▸ DESCRIPTION OF THE TASK
Duplicate the records' text beginning at the line that contains "تغییر پارادایم در" and stopping after the line that contains "زیرساخت‌های انرژی".

▸ GIVEN DATA

************

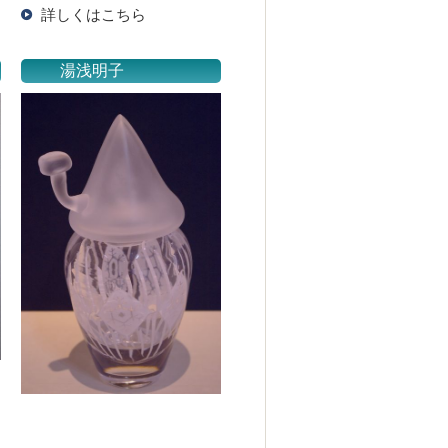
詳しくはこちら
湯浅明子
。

************

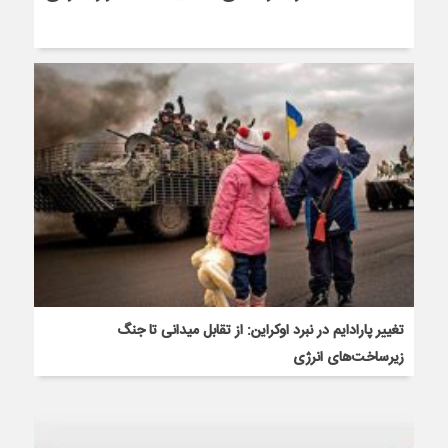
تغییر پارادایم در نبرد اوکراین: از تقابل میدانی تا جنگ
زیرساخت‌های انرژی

************

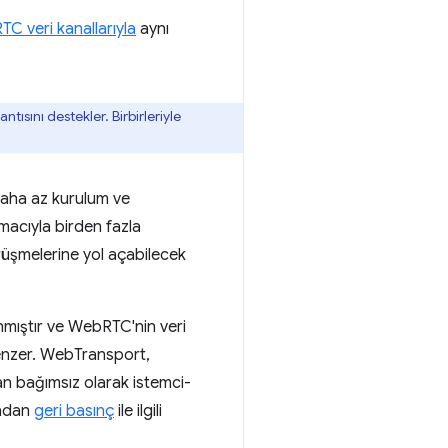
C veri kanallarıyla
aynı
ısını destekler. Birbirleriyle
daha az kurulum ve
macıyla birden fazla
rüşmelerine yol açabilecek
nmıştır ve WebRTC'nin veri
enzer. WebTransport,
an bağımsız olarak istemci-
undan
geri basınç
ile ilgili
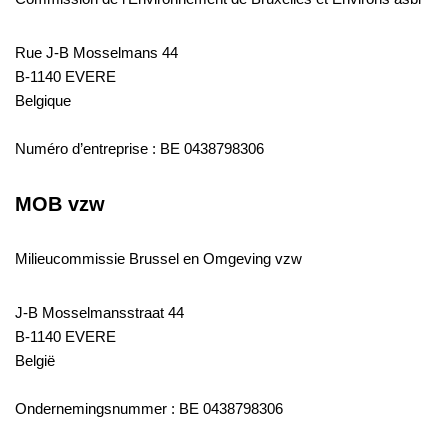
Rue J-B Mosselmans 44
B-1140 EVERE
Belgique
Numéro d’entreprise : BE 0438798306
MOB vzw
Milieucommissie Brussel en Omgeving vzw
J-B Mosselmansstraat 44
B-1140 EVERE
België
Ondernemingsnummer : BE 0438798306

************

▸ OUTPUT BELOW
تغییر پارادایم در نبرد اوکراین: از تقابل میدانی تا جنگ
زیرساخت‌های انرژی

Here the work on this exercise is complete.